━━━ Exercise material ━━━
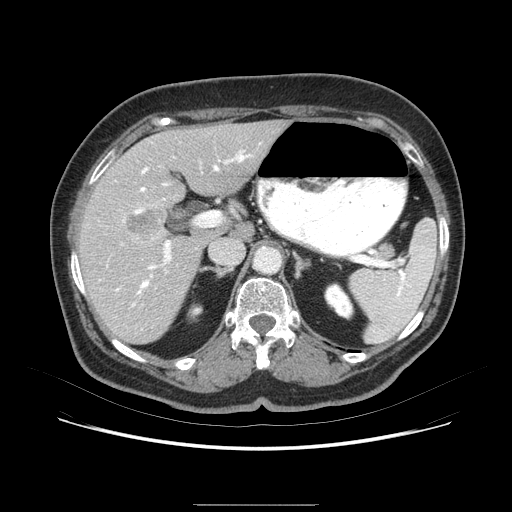
Contrast-enhanced abdominal CT (liver protocol), one axial slice; position 46 of 79 along the scan axis; 120 kVp; soft-tissue window (W 400 / L 40 HU); 2.5 mm slice thickness; 512 × 512 image matrix. Case-level facts recorded for this patient, not image findings: diagnosis: hepatocellular carcinoma (patient treated with transarterial chemoembolisation; whether this scan precedes or follows treatment is not stated here); TNM stage (as recorded): Stage-I; Child-Pugh class: A; tumour differentiation: poorly differentiated; tumour nodularity: uninodular.
Annotated regions visible in this slice (semi-automatically segmented with operator editing):
- liver parenchyma outside the tumour (the mass and vessels are separate outlines, so this box may not span the whole liver): bounding box <76,122,294,346> (left, top, right, bottom; pixels)
- mass: <129,197,171,237>
- portal vein: <110,154,250,319>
━━━
Write the records out again exactly; none of the pictures belong in the copy.

Contrast-enhanced abdominal CT (liver protocol), one axial slice; position 46 of 79 along the scan axis; 120 kVp; soft-tissue window (W 400 / L 40 HU); 2.5 mm slice thickness; 512 × 512 image matrix. Case-level facts recorded for this patient, not image findings: diagnosis: hepatocellular carcinoma (patient treated with transarterial chemoembolisation; whether this scan precedes or follows treatment is not stated here); TNM stage (as recorded): Stage-I; Child-Pugh class: A; tumour differentiation: poorly differentiated; tumour nodularity: uninodular.
Annotated regions visible in this slice (semi-automatically segmented with operator editing):
- liver parenchyma outside the tumour (the mass and vessels are separate outlines, so this box may not span the whole liver): bounding box <76,122,294,346> (left, top, right, bottom; pixels)
- mass: <129,197,171,237>
- portal vein: <110,154,250,319>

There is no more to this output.